The turnaround in sheep prices is due to a 23% decline in the number of lambs available for slaughter in New Zealand, following land use change to dairying and dairy support and also drought.
With New Zealand accounting for 75% of internationally traded lamb, the shortage here has forced international prices to rise.
According to the ANZ commodity price index, which tracks the price of our main commodity exports, April's lamb index reached record levels as a result of soaring international demand and prices.
A year ago, store lambs made $30, but this year lambs of a similar quality have fetched closer to $70.
Prime lambs that last year sold for $50 are now returning $85.
The forecast has given Lee Stream farmer Boyd Tisdall a welcome boost.
Lamb sales make up two-thirds of his farm income and last year he averaged just $44 for his prime and store lambs - lambs sold to other farmers to finish.

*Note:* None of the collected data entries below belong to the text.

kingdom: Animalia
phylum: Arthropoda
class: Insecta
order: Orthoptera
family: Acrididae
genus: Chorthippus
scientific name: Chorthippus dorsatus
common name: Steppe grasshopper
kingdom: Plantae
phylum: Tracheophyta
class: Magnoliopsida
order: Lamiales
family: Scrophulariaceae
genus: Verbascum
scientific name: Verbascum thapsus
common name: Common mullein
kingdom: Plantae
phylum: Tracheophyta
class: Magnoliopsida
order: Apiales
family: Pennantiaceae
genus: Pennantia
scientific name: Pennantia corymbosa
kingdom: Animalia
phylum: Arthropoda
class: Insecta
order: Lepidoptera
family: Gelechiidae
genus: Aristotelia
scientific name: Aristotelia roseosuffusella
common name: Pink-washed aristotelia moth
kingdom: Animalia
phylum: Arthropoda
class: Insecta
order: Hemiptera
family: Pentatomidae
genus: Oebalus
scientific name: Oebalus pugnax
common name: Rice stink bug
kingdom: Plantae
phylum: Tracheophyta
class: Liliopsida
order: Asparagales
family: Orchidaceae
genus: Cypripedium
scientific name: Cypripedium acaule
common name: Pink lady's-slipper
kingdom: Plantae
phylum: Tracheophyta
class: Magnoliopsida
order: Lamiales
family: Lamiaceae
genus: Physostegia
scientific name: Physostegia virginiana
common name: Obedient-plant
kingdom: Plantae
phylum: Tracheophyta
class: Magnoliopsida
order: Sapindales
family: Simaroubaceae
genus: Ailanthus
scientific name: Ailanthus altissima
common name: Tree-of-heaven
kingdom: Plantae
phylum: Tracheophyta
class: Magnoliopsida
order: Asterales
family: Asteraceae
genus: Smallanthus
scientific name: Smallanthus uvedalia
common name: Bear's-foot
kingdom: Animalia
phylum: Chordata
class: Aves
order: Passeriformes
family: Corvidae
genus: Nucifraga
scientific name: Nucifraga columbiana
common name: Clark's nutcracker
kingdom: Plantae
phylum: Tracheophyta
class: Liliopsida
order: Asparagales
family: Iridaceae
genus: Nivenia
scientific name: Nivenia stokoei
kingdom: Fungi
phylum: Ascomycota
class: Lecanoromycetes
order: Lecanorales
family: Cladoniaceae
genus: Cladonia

This year, he expects to average about $85.
News meat companies are forecasting next season's lamb prices to mirror this year's has delighted Mr Tisdall, who says the certainty of consistent pricing will benefit all sheep farmers.
Alliance Group chief executive Grant Cuff has just returned from visiting key markets and said that apart from currency movement, there was no reason he could see for lamb prices to ease next year.
"We would not anticipate any reduction in market prices for next year at this time," he said in an interview.
A year ago, it was a different matter.
Low income from lambs forced Mr Tisdall to cut spending, and he applied fertiliser to only half his 1250ha Saddleview Station.
With this year's higher income, he plans to spread more fertiliser and catch up on other deferred maintenance.
Mr Tisdall has no plans to increase ewe numbers to take advantage of the high lamb prices, saying his farm has the right balance between sheep and cattle.
Domestic retail lamb prices have risen about 20% in response to higher international prices, according to New Zealand Beef and Lamb Marketing Bureau manager Rod Slater.
However, he doubted another year of high export values would force retail prices even higher, as retailers and processors had already factored in higher costs.
Local retailers have to match export lamb prices to attract stock and Mr Slater said even though export prices had almost doubled, competition meant the retail price had not.
Mr Slater said that anecdotally there appeared to have been a reduction in domestic-lamb consumption due to the high prices.